If she cannot look beyond her two-person interaction, one that she wants to resemble mirroring, she is not going to have a relationship for very long.
Or better, she should stop whining. Stop complaining. Stop holding up completely unrealistic relationship expectations.
Better yet, if she really, really wants to have deeply meaningful conversations about feelings, she would do much better to trade her boyfriend in for a girlfriend.
5 comments:
If I ever need/want a therapist, I'm going to track you down!
I am "mostly-silent" Sam, a man of few words. No grunts, though. No explosions, either.
Therapists seem pretty useless.
Can you imagine a car mechanic who said, when you say that the engine has dropped out of your car YET AGAIN: "We just need to work on this thoroughly at our weekly sessions, and see if we can understand the problem. It's probably related to that puncture in your bicycle when you were 11...."

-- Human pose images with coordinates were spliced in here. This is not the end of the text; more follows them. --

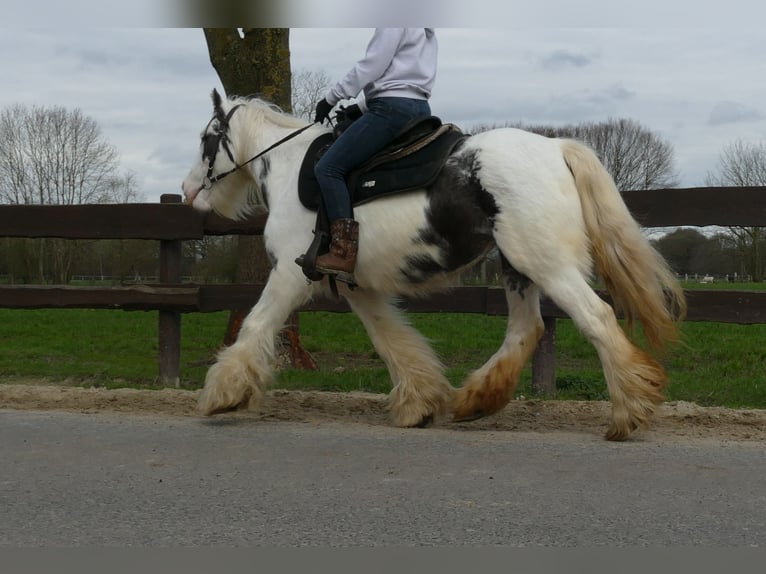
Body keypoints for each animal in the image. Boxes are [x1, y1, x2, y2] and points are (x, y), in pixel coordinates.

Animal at [183, 89, 688, 440]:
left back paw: (628, 412)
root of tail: (555, 149)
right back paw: (476, 401)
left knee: (597, 318)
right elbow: (392, 341)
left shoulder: (289, 275)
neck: (290, 169)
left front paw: (223, 393)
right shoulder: (358, 287)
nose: (189, 192)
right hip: (519, 267)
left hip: (546, 264)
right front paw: (420, 403)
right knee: (526, 330)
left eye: (207, 138)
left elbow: (255, 325)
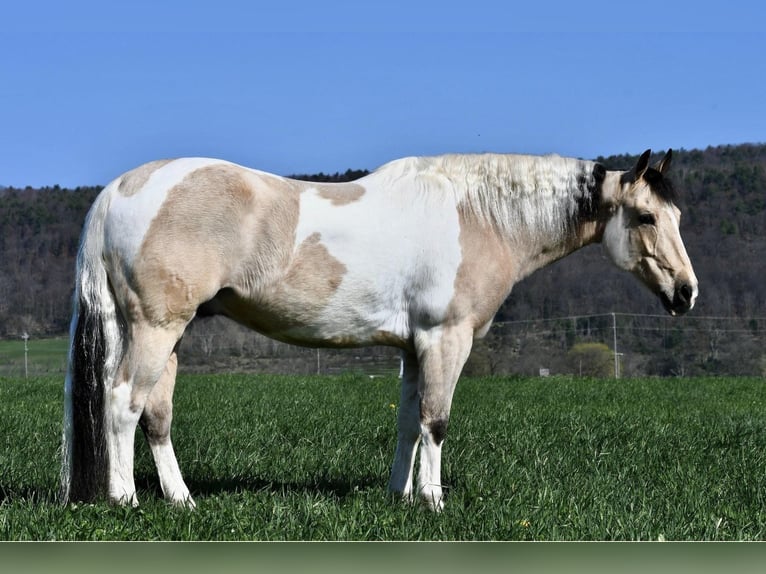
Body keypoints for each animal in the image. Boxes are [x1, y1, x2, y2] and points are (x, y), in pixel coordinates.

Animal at [61, 148, 704, 512]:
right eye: (645, 217)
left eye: (675, 215)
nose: (686, 293)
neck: (477, 214)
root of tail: (119, 190)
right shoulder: (447, 338)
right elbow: (436, 421)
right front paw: (434, 505)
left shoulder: (415, 347)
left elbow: (408, 422)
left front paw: (400, 498)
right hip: (154, 329)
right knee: (122, 403)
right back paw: (125, 500)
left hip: (163, 335)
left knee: (155, 415)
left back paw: (183, 502)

Great column today! But I must add that in my lifetime, as a 77 yr. old widow of 40 years, even the girlfriends never quite "get it"....I'm a product of the 50's so we folks tend to keep our "feelings" to ourselves (folks back then were too busy to even think about listening to the "feelings subject").....So I have found that when I REALLY need to express my innermost feelings, as a woman, I do so in my own quiet kitchen....I can scream, yell, cuss, rant as needed........Wow! I feel so much better! And I didn't have to listen to my girlfriends whines about their "horrible husbands", their next knee surgery, their Grandson's new girlfriend! Never been in therapy .........maybe I should look into that????
Strikes me that people who are more narcissistic are more likely to see therapists (they get to talk about themselves!) and the therapy experience encourages them to become *even more* narcissistic. A positive feedback loop, aka vicious circle.